§ EXERCISE GOAL: Copy word for word the lines in the entries below, beginning at the line that contains "2. Em seguida, defina" and stopping after the line that contains "- Em seguida, defina".

------------------------------

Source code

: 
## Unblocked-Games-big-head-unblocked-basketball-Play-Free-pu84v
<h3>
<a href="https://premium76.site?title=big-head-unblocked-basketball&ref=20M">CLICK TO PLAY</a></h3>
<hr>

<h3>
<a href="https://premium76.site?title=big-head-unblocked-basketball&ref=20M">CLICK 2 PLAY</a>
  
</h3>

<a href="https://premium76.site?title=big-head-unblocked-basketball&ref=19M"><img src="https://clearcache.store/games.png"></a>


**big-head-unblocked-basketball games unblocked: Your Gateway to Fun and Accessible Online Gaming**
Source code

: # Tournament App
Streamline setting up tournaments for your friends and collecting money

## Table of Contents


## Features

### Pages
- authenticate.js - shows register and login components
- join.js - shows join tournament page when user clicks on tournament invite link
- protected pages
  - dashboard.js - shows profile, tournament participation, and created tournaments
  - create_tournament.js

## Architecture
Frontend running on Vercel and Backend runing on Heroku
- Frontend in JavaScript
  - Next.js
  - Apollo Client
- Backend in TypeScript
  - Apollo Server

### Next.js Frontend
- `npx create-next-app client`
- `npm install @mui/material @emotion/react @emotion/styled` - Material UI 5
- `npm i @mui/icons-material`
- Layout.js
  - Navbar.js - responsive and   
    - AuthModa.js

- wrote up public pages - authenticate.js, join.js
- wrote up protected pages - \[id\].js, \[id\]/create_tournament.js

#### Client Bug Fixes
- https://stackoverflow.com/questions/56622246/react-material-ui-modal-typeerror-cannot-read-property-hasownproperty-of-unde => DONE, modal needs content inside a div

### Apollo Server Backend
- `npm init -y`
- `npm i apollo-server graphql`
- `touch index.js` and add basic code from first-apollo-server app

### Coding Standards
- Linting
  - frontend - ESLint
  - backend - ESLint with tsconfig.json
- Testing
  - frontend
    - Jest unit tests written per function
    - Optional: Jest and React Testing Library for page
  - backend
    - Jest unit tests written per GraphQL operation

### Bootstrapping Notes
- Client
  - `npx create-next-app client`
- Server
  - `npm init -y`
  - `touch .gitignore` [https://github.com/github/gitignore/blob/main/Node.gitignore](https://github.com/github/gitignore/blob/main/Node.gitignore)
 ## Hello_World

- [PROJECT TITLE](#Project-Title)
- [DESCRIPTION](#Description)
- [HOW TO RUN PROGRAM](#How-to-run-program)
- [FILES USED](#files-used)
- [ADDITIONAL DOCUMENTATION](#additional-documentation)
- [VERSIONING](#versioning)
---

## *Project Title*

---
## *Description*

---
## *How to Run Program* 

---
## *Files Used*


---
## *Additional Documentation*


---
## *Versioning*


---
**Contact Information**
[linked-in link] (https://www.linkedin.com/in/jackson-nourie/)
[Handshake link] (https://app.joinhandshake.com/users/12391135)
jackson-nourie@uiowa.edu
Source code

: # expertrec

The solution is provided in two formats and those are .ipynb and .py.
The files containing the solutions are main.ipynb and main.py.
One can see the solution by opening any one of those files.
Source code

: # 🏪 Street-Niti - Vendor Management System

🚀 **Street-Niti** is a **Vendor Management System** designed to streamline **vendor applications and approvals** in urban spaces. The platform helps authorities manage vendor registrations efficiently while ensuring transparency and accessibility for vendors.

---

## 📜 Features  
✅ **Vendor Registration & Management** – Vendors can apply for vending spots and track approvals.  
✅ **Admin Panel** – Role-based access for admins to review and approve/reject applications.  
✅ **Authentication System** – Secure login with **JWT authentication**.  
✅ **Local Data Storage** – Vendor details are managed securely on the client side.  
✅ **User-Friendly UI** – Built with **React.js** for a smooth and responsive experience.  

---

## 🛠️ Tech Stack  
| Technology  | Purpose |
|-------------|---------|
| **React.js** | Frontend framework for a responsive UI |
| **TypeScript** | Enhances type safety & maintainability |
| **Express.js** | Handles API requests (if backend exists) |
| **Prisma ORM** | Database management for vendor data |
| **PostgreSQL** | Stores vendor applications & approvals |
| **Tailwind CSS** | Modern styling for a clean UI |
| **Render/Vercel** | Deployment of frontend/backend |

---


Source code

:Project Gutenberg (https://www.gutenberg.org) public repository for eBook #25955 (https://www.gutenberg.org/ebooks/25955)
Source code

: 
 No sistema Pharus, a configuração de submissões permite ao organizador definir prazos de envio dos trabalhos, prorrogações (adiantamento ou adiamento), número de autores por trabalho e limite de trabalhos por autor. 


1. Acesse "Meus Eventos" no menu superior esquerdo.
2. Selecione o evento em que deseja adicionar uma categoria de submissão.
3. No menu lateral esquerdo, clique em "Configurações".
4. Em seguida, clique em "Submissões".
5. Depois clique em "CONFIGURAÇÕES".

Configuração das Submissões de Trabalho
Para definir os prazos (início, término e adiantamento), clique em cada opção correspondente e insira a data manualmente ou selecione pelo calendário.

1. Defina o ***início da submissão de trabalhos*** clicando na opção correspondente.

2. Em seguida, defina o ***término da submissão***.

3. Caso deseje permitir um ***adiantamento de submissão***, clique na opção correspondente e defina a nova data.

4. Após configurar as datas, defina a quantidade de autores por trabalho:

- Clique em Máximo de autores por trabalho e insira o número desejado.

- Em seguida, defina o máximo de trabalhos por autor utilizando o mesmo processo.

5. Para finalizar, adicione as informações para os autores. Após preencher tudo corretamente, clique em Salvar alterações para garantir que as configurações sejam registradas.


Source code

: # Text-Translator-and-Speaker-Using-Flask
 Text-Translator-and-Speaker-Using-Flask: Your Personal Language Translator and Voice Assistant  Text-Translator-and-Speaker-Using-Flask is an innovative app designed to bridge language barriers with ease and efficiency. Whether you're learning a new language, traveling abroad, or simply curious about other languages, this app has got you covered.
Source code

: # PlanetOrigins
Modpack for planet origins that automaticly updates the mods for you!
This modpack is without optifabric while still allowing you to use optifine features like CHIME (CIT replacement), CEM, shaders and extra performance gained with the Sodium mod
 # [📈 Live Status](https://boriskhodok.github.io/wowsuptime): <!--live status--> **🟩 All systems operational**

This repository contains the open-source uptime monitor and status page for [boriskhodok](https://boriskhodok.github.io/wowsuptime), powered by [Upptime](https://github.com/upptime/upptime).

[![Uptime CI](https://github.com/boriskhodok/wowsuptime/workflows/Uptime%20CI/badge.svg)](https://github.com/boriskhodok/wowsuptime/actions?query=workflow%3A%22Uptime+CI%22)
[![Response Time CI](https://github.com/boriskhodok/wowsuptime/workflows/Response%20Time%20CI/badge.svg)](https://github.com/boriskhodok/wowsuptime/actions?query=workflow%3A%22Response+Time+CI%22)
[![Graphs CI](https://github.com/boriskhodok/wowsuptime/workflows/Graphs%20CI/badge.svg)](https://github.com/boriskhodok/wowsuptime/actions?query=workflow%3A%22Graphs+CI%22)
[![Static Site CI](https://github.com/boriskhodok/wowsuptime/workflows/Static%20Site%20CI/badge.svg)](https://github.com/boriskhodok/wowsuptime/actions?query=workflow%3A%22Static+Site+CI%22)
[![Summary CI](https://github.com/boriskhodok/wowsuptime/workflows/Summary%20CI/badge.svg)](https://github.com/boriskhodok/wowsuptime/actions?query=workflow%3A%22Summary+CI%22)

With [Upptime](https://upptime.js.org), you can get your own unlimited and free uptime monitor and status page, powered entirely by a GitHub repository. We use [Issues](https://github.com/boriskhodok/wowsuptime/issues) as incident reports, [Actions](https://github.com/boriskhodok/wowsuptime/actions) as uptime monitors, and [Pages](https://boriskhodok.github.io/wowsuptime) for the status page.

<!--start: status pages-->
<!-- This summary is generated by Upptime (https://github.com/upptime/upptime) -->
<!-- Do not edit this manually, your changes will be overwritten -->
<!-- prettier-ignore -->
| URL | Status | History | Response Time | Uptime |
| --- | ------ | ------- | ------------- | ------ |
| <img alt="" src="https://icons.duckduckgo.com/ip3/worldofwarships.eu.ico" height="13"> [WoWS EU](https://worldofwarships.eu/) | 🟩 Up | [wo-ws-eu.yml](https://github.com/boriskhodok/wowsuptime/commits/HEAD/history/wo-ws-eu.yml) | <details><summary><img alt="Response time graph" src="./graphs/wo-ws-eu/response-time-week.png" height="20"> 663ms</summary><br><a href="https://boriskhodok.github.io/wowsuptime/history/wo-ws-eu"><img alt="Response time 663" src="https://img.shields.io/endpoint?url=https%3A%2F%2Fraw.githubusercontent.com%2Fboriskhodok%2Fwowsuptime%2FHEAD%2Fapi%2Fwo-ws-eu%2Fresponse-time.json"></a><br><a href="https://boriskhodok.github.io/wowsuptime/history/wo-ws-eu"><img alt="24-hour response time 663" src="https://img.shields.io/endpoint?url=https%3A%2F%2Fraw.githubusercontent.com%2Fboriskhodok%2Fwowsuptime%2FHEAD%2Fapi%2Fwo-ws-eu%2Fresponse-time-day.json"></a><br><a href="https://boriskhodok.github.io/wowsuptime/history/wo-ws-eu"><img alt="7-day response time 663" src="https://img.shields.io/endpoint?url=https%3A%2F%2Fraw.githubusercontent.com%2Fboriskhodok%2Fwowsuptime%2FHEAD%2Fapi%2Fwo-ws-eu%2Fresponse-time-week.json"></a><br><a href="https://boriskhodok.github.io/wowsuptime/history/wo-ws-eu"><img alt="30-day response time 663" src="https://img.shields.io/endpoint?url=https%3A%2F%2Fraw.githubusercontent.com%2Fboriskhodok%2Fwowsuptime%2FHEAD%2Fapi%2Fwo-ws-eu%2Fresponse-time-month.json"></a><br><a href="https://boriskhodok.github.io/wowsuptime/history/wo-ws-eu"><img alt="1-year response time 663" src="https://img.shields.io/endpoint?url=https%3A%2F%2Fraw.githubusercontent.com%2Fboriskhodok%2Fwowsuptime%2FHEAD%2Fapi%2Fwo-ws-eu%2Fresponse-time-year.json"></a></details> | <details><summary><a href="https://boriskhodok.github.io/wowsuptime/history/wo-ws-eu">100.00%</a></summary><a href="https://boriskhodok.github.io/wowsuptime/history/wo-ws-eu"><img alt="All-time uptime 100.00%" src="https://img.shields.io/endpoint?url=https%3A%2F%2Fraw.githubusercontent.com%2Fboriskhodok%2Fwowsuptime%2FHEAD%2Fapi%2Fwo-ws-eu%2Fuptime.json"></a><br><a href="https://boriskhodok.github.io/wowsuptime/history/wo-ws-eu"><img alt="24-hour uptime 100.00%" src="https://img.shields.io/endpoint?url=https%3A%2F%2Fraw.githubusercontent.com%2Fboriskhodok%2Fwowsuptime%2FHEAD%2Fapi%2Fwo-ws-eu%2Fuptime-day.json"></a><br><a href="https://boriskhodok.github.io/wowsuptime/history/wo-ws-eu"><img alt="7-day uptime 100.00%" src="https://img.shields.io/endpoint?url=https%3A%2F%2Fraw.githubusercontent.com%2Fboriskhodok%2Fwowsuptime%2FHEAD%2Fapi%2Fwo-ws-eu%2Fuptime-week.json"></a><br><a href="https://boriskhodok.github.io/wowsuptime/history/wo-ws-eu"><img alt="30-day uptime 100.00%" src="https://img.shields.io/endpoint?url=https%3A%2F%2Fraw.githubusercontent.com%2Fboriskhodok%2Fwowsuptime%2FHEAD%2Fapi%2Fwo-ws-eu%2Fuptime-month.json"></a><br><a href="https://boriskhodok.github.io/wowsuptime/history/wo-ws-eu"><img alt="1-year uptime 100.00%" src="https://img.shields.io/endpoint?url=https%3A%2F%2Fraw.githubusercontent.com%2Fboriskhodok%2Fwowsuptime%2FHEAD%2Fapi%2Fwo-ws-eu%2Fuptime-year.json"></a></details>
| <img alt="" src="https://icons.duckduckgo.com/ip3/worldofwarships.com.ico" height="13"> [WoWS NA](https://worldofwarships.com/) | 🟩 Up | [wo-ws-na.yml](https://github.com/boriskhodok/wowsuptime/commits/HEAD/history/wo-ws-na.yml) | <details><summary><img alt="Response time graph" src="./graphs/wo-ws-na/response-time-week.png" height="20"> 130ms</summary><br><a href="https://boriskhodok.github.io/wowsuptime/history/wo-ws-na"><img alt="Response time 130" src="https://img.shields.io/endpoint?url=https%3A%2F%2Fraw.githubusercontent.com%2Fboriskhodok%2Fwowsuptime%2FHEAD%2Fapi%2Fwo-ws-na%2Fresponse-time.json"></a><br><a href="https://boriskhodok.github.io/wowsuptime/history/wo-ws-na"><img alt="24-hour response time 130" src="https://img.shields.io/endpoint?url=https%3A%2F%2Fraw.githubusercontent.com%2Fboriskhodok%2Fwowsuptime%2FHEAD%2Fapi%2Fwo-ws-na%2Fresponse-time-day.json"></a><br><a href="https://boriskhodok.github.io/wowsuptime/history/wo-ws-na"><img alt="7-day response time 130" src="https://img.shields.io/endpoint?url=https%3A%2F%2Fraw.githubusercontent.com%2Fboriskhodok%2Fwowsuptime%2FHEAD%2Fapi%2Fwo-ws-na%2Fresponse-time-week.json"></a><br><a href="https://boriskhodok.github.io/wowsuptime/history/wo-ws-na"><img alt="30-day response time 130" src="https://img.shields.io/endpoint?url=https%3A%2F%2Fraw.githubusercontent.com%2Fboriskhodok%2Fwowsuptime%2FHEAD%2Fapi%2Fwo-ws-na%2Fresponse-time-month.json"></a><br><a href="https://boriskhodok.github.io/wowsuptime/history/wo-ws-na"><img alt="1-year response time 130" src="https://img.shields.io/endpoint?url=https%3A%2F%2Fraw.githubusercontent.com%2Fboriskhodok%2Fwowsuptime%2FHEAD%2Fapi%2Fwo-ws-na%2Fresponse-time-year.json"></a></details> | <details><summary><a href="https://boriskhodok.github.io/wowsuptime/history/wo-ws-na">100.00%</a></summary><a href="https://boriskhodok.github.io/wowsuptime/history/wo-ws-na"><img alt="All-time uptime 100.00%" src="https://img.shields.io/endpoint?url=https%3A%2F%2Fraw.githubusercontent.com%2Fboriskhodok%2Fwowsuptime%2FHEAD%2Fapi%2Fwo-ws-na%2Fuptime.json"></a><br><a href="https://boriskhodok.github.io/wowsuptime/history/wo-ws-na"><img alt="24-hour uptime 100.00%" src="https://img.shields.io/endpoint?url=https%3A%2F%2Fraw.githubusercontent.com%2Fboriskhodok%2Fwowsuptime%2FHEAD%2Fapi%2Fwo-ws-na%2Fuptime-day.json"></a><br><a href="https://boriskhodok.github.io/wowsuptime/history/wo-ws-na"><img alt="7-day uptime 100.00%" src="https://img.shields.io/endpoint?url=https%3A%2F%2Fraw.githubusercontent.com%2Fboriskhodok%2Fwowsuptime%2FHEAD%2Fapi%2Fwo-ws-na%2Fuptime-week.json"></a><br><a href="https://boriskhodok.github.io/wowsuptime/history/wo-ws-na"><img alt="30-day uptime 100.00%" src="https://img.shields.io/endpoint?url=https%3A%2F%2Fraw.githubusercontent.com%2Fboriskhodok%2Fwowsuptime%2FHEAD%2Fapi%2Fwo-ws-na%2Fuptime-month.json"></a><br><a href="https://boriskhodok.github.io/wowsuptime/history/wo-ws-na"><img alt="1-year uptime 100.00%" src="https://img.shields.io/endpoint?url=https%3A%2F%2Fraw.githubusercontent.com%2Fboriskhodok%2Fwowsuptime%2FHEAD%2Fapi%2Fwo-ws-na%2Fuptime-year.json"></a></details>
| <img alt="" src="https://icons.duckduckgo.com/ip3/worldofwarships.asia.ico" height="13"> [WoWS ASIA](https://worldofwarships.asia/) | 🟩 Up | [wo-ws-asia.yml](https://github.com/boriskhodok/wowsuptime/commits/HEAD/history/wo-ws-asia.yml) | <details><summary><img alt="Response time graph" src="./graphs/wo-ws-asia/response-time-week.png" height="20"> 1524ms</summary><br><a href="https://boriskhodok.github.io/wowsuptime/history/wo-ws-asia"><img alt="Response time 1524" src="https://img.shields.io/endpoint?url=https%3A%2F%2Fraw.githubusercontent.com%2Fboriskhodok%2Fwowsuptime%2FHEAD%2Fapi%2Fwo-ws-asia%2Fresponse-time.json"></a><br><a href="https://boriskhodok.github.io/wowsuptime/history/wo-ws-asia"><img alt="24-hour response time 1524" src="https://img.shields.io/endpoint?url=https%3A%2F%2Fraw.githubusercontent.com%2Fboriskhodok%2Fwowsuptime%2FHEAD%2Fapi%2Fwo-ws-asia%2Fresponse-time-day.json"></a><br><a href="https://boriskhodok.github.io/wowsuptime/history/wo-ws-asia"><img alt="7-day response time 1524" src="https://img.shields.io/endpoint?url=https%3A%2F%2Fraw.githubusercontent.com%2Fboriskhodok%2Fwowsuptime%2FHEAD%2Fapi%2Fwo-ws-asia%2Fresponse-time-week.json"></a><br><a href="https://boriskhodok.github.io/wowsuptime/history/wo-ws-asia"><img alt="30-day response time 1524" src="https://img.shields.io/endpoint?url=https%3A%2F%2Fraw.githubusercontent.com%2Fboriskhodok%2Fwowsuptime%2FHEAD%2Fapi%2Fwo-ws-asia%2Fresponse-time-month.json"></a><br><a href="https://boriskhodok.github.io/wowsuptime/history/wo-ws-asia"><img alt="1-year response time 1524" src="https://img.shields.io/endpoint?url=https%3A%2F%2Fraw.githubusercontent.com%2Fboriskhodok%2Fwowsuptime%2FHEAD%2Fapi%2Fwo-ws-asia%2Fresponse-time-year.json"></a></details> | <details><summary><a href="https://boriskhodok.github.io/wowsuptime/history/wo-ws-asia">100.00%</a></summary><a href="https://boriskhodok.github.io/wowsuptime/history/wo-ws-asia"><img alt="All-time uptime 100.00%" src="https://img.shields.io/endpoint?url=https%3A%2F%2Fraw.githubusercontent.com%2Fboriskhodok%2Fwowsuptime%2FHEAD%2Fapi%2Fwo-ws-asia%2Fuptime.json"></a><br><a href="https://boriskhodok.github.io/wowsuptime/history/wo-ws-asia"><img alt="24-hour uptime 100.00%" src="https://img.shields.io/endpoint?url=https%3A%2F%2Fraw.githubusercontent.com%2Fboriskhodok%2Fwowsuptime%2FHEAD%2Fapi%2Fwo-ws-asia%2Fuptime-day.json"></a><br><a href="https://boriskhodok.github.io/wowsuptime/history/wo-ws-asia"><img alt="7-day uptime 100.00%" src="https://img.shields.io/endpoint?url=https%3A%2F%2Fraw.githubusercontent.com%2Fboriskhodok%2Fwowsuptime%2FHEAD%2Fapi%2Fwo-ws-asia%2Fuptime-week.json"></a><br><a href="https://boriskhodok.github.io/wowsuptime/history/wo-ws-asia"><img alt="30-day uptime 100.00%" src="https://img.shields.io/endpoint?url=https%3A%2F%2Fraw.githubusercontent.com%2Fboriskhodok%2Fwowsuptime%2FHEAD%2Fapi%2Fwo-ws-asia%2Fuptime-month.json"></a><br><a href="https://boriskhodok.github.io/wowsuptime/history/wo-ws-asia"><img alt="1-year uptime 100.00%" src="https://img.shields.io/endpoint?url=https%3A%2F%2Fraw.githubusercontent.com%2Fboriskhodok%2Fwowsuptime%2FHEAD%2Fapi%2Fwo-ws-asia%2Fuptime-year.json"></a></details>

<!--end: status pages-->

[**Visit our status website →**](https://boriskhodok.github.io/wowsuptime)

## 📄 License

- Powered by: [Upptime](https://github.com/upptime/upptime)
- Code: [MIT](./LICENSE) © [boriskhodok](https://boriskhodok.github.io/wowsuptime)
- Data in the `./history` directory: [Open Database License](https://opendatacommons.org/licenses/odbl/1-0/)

------------------------------

§ ANSWER BOX:
2. Em seguida, defina o ***término da submissão***.

3. Caso deseje permitir um ***adiantamento de submissão***, clique na opção correspondente e defina a nova data.

4. Após configurar as datas, defina a quantidade de autores por trabalho:

- Clique em Máximo de autores por trabalho e insira o número desejado.

- Em seguida, defina o máximo de trabalhos por autor utilizando o mesmo processo.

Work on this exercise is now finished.